- Poster
- Directed by: S. A. Chandrasekhar
- Screenplay by: M. Karunanidhi
- Story by: Shoba Chandrasekhar
- Produced by: Shoba Chandrasekhar
- Starring: Vijayakanth Radha Ravichandran
- Music by: M. S. Viswanathan
- Production company: VV Creations
- Release date: 21 October 1987;
- Running time: 132 minutes
- Country: India
- Language: Tamil

= Sattam Oru Vilaiyattu =

Sattam Oru Vilaiyattu is a 1987 Indian Tamil-language vigilante action film, directed by S. A. Chandrasekhar and produced by Shoba Chandrasekhar. The film stars Vijayakanth, Radha and Ravichandran. It revolves around a man seeking to avenge the murder of his mother and younger brother. The film was released on 21 October 1987.

== Plot ==

As a boy, Raja saw his mother and younger brother murdered. He saw too that his police inspector father DCP Needhi Manikkam was powerless to get the murderer convicted as there was no evidence.

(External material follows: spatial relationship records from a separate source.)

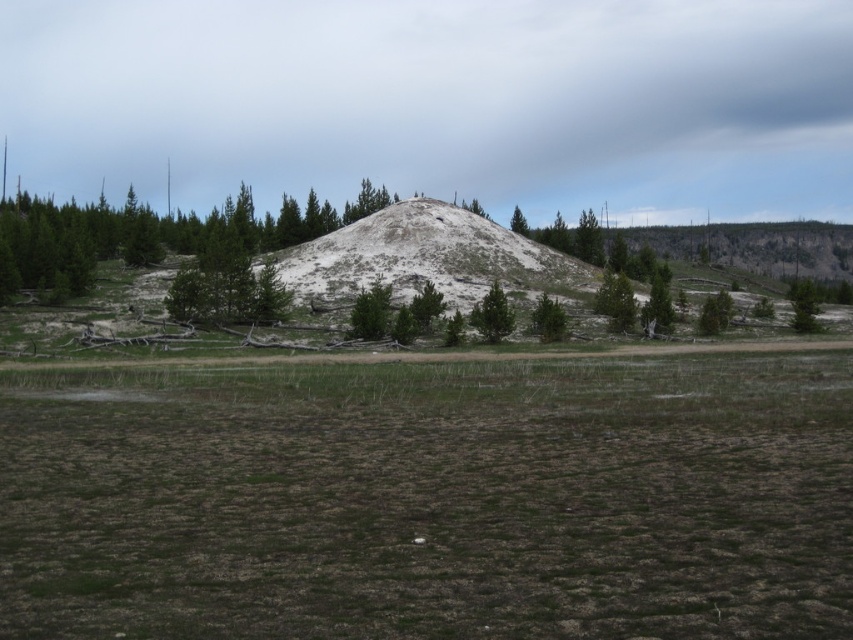
You are standing at the base of the large mound and want to walk towards the green matte tree at center and the green matte tree at upper center. Which tree will you reach first?

The green matte tree at center is closer to the viewer than the green matte tree at upper center, so you will reach the green matte tree at center first.

Based on the photo, you are a hiker planning to cross the area between the green grass at center and the green matte tree at upper center. The path you want to take is directly between them. Given that your backpack is 2 meters wide, will you be able to pass through without any issues?

The green grass at center is wider than the green matte tree at upper center, so the path between them is wide enough for a 2 meter wide backpack.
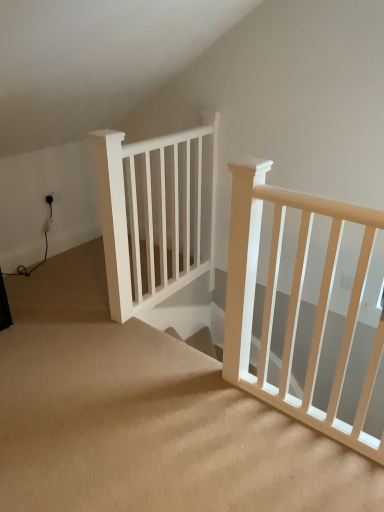
Where is `beige carpeted stairs at center`? This screenshot has height=512, width=384. beige carpeted stairs at center is located at coordinates (145, 416).

Measure the distance between point (165, 373) and camera.

Point (165, 373) and camera are 2.04 meters apart.

Describe the element at coordinates (145, 416) in the screenshot. This screenshot has height=512, width=384. I see `beige carpeted stairs at center` at that location.

Identify the location of white wooden rail at center. Image resolution: width=384 pixels, height=512 pixels. (151, 216).

Measure the distance between white wooden rail at center and camera.

A distance of 6.60 feet exists between white wooden rail at center and camera.

What do you see at coordinates (151, 216) in the screenshot?
I see `white wooden rail at center` at bounding box center [151, 216].

Measure the distance between point (153, 260) and camera.

Point (153, 260) is 2.59 meters away from camera.

This screenshot has height=512, width=384. I want to click on beige carpeted stairs at center, so click(x=145, y=416).

Would you say white wooden rail at center is to the left or to the right of beige carpeted stairs at center in the picture?

white wooden rail at center is to the right of beige carpeted stairs at center.

Between white wooden rail at center and beige carpeted stairs at center, which one is positioned in front?

beige carpeted stairs at center is in front.

Does point (138, 221) lie behind point (73, 322)?

Yes, it is behind point (73, 322).

From the image's perspective, is white wooden rail at center on beige carpeted stairs at center?

→ Yes, from the image's perspective, white wooden rail at center is on top of beige carpeted stairs at center.

From a real-world perspective, who is located higher, white wooden rail at center or beige carpeted stairs at center?

white wooden rail at center, from a real-world perspective.

Between white wooden rail at center and beige carpeted stairs at center, which one has larger width?

beige carpeted stairs at center is wider.

Which of these two, white wooden rail at center or beige carpeted stairs at center, stands taller?

white wooden rail at center.

Can you confirm if white wooden rail at center is bigger than beige carpeted stairs at center?

No, white wooden rail at center is not bigger than beige carpeted stairs at center.

Is beige carpeted stairs at center inside white wooden rail at center?

No.

In the scene shown: Are white wooden rail at center and beige carpeted stairs at center far apart?

No, white wooden rail at center is not far from beige carpeted stairs at center.

Is white wooden rail at center looking in the opposite direction of beige carpeted stairs at center?

No.

Identify the location of rail located on the right of beige carpeted stairs at center. Image resolution: width=384 pixels, height=512 pixels. (151, 216).

Does beige carpeted stairs at center appear on the left side of white wooden rail at center?

Correct, you'll find beige carpeted stairs at center to the left of white wooden rail at center.

In the scene shown: Considering their positions, is beige carpeted stairs at center located in front of or behind white wooden rail at center?

In the image, beige carpeted stairs at center appears in front of white wooden rail at center.

Does point (340, 482) come closer to viewer compared to point (116, 195)?

Yes.

From the image's perspective, is beige carpeted stairs at center above white wooden rail at center?

Incorrect, from the image's perspective, beige carpeted stairs at center is lower than white wooden rail at center.

From a real-world perspective, is beige carpeted stairs at center on white wooden rail at center?

No.

Can you confirm if beige carpeted stairs at center is thinner than white wooden rail at center?

Incorrect, the width of beige carpeted stairs at center is not less than that of white wooden rail at center.

Which of these two, beige carpeted stairs at center or white wooden rail at center, stands shorter?

Standing shorter between the two is beige carpeted stairs at center.

Which of these two, beige carpeted stairs at center or white wooden rail at center, is bigger?

beige carpeted stairs at center.

Consider the image. Is beige carpeted stairs at center not within white wooden rail at center?

Yes.

Is beige carpeted stairs at center next to white wooden rail at center and touching it?

There is a gap between beige carpeted stairs at center and white wooden rail at center.

Does beige carpeted stairs at center turn towards white wooden rail at center?

No, beige carpeted stairs at center is not aimed at white wooden rail at center.

At what (x,y) coordinates should I click in order to perform the action: click on stairs in front of the white wooden rail at center. Please return your answer as a coordinate pair (x, y). The height and width of the screenshot is (512, 384). Looking at the image, I should click on 145,416.

Locate an element on the screen. rail behind the beige carpeted stairs at center is located at coordinates (151, 216).

Locate an element on the screen. Image resolution: width=384 pixels, height=512 pixels. stairs below the white wooden rail at center (from the image's perspective) is located at coordinates (145, 416).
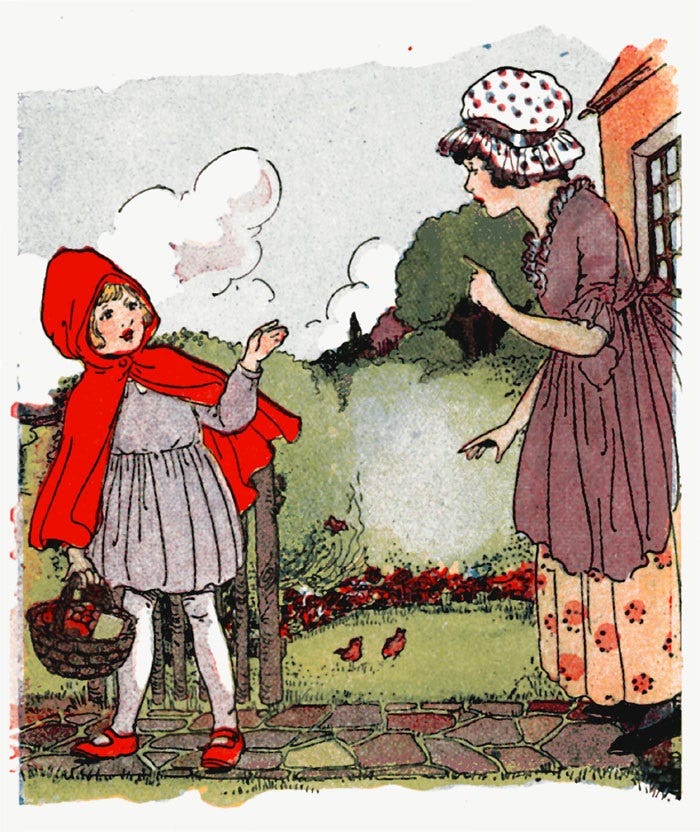
Where is `basket`? The height and width of the screenshot is (832, 700). basket is located at coordinates (57, 651).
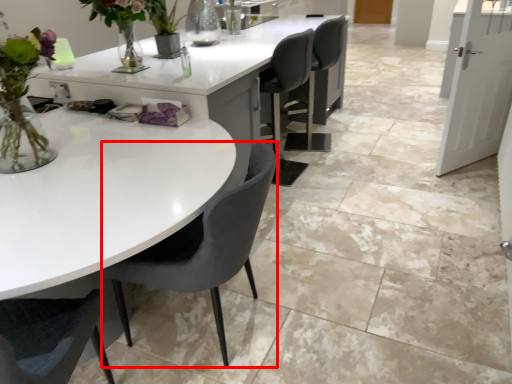
Question: From the image's perspective, where is chair (annotated by the red box) located relative to table?

Choices:
 (A) below
 (B) above

Answer: (A)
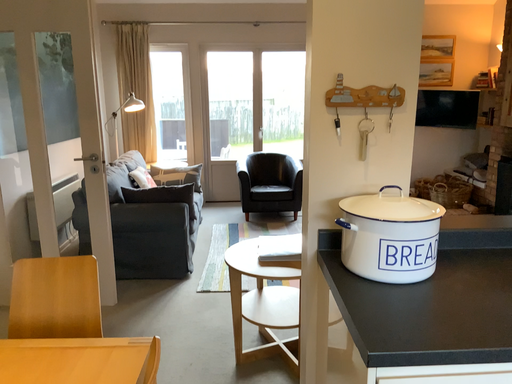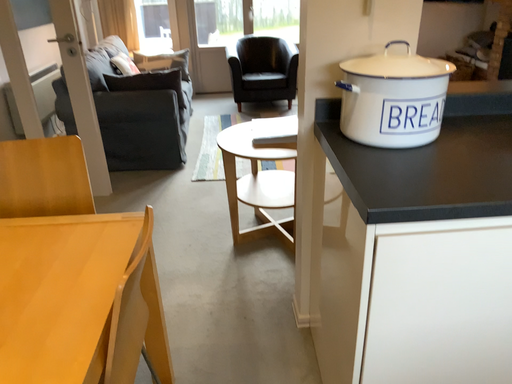
Question: How did the camera likely rotate when shooting the video?

Choices:
 (A) rotated downward
 (B) rotated upward

Answer: (A)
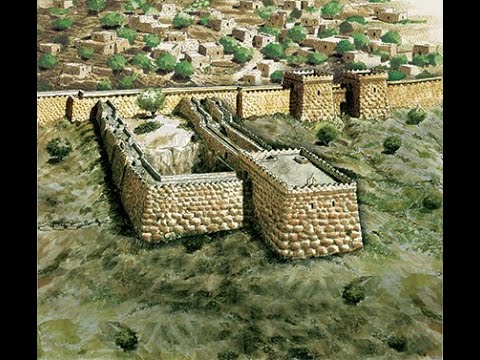
Where is `walls`? walls is located at coordinates (259, 104), (407, 90).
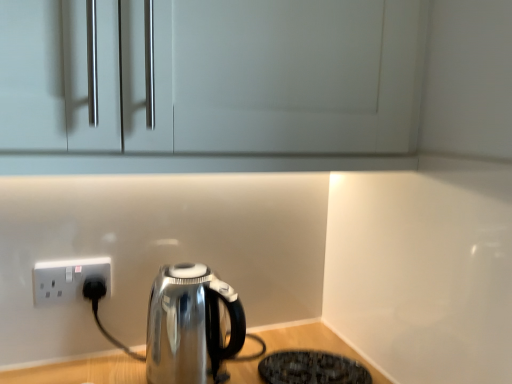
Question: Is point (202, 322) positioned closer to the camera than point (315, 359)?

Choices:
 (A) closer
 (B) farther

Answer: (A)

Question: Based on their positions, is shiny metallic kettle at lower left located to the left or right of black textured mat at lower right?

Choices:
 (A) left
 (B) right

Answer: (A)

Question: Which object is positioned farthest from the white plastic socket at lower left?

Choices:
 (A) black textured mat at lower right
 (B) shiny metallic kettle at lower left

Answer: (A)

Question: Considering the real-world distances, which object is farthest from the shiny metallic kettle at lower left?

Choices:
 (A) black textured mat at lower right
 (B) white plastic socket at lower left

Answer: (B)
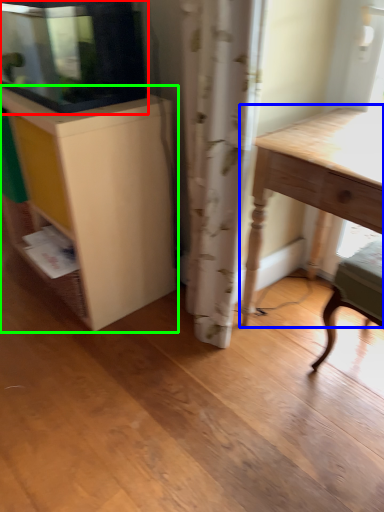
Question: Estimate the real-world distances between objects in this image. Which object is closer to cabinetry (highlighted by a red box), table (highlighted by a blue box) or cabinetry (highlighted by a green box)?

Choices:
 (A) table
 (B) cabinetry

Answer: (B)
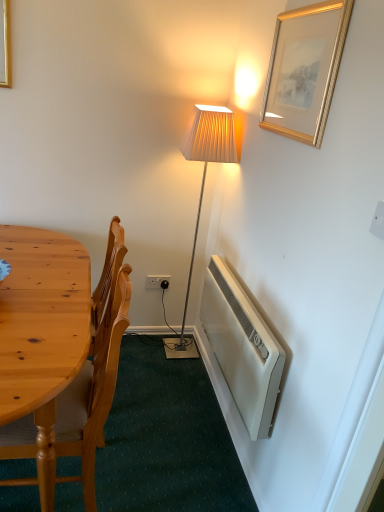
Question: Is white plastic radiator at lower right outside gold/gilded picture frame at upper right?

Choices:
 (A) no
 (B) yes

Answer: (B)

Question: Can gold/gilded picture frame at upper right be found inside white plastic radiator at lower right?

Choices:
 (A) yes
 (B) no

Answer: (B)

Question: Can you confirm if white plastic radiator at lower right is bigger than gold/gilded picture frame at upper right?

Choices:
 (A) no
 (B) yes

Answer: (B)

Question: From a real-world perspective, does white plastic radiator at lower right sit lower than gold/gilded picture frame at upper right?

Choices:
 (A) no
 (B) yes

Answer: (B)

Question: Is white plastic radiator at lower right placed right next to gold/gilded picture frame at upper right?

Choices:
 (A) yes
 (B) no

Answer: (B)

Question: From the image's perspective, is white plastic radiator at lower right positioned above or below white plastic power outlet at lower center?

Choices:
 (A) above
 (B) below

Answer: (B)

Question: From a real-world perspective, is white plastic radiator at lower right positioned above or below white plastic power outlet at lower center?

Choices:
 (A) above
 (B) below

Answer: (A)

Question: Would you say white plastic radiator at lower right is inside or outside white plastic power outlet at lower center?

Choices:
 (A) outside
 (B) inside

Answer: (A)

Question: In terms of width, does white plastic radiator at lower right look wider or thinner when compared to white plastic power outlet at lower center?

Choices:
 (A) thin
 (B) wide

Answer: (B)

Question: From a real-world perspective, is white plastic power outlet at lower center above or below gold/gilded picture frame at upper right?

Choices:
 (A) below
 (B) above

Answer: (A)

Question: From the image's perspective, relative to gold/gilded picture frame at upper right, is white plastic power outlet at lower center above or below?

Choices:
 (A) above
 (B) below

Answer: (B)

Question: From their relative heights in the image, would you say white plastic power outlet at lower center is taller or shorter than gold/gilded picture frame at upper right?

Choices:
 (A) short
 (B) tall

Answer: (A)

Question: Considering the positions of white plastic power outlet at lower center and gold/gilded picture frame at upper right in the image, is white plastic power outlet at lower center bigger or smaller than gold/gilded picture frame at upper right?

Choices:
 (A) small
 (B) big

Answer: (A)

Question: From their relative heights in the image, would you say white plastic power outlet at lower center is taller or shorter than wooden chair at left?

Choices:
 (A) tall
 (B) short

Answer: (B)

Question: From the image's perspective, is white plastic power outlet at lower center positioned above or below wooden chair at left?

Choices:
 (A) above
 (B) below

Answer: (A)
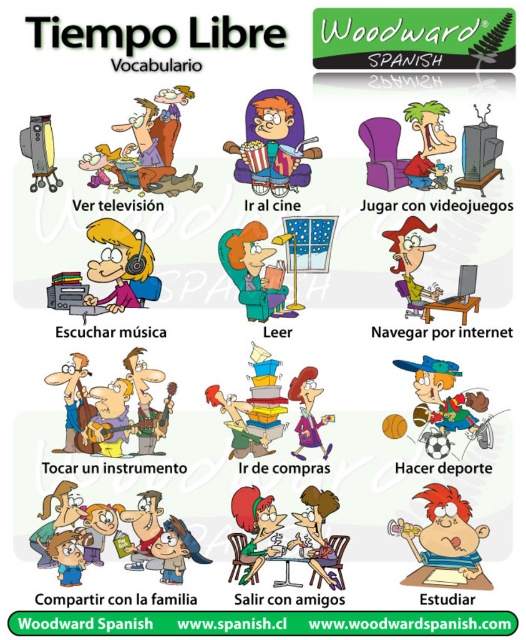
You are a Spanish student looking at the poster and notice the orange hair at center and the matte green sweater at center. Which object is positioned higher on the poster?

The orange hair at center is located above the matte green sweater at center, so it is positioned higher on the poster.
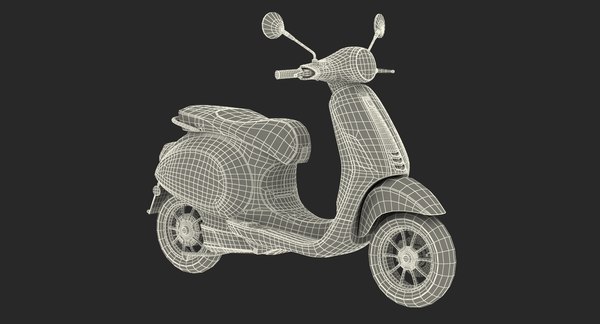
Where is `backside of right mirror`? The image size is (600, 324). backside of right mirror is located at coordinates (276, 25).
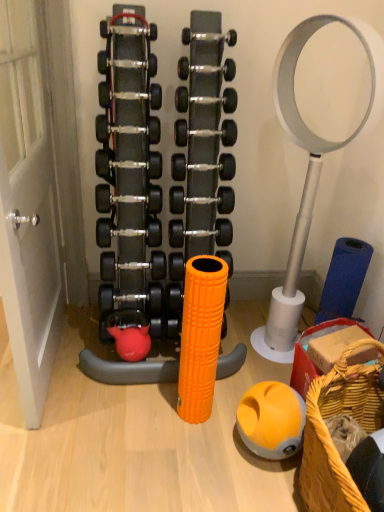
You are a GUI agent. You are given a task and a screenshot of the screen. Output one action in this format:
    pyautogui.click(x=<x>, y=<y>)
    Task: Click on the vacant area that is situated to the right of white matte door at left
    The height and width of the screenshot is (512, 384).
    Given the screenshot: What is the action you would take?
    pyautogui.click(x=147, y=409)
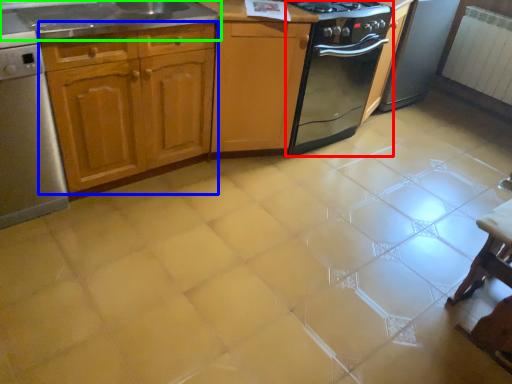
Question: Which object is the farthest from kitchen appliance (highlighted by a red box)? Choose among these: cabinetry (highlighted by a blue box) or countertop (highlighted by a green box).

Choices:
 (A) cabinetry
 (B) countertop

Answer: (B)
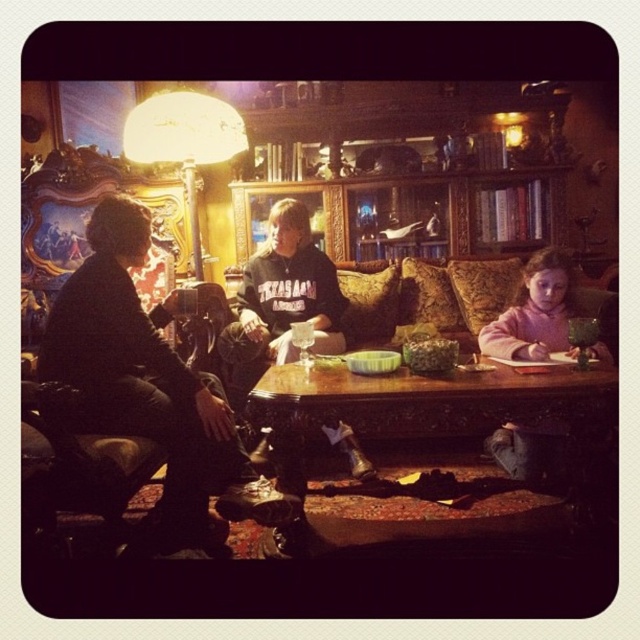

As a young man under the name of Vijay, he gets even with the criminal Mathappu Sundaram killing each one of his three sons. One under water, the second from a mountain peak, the third murder is made to look as if it were an accident with the car carrying the victim hurtling off the peak.

== Soundtrack ==
The music was composed by M. S. Viswanathan.

| Song | Singers | Lyrics | Length |
| "Nee Pirantha Podhu" | Vidya | Gangai Amaran | 4:14 |
| "Oru Brindavanam" – Small | S. P. Balasubrahmanyam, Vani Jayaram, Shoba Sekar and Sheela | Pulamaipithan | 1:01 |
| "Oru Brindavanam" | S. P. Balasubrahmanyam, Vani Jayaram, Shoba Sekar and Sheela | 4:47 |
| "Sugam Tharum Nila" | S. P. Balasubrahmanyam and K. S. Chithra | 5:14 |
| "Oru Kulla Nari" | Yesudas, S. N. Surendar and Shoba Sekar | 4:32 |

== Release and reception ==
Sattam Oru Vilaiyattu was released on 21 October 1987, alongside another Vijayakanth film Uzhavan Magan on Diwali day. However, both films went on to become super hits at the box office. The Indian Express wrote, "The screenplay is utterly contrived and there is nothing new either in M. Karunanidhi's dialogues [..] or S. A. Chandrasekhar's treatment which is as hackneyed as ever". Jayamanmadhan of Kalki questioned why Karunanidhi would associate his name for this kind of third rated films.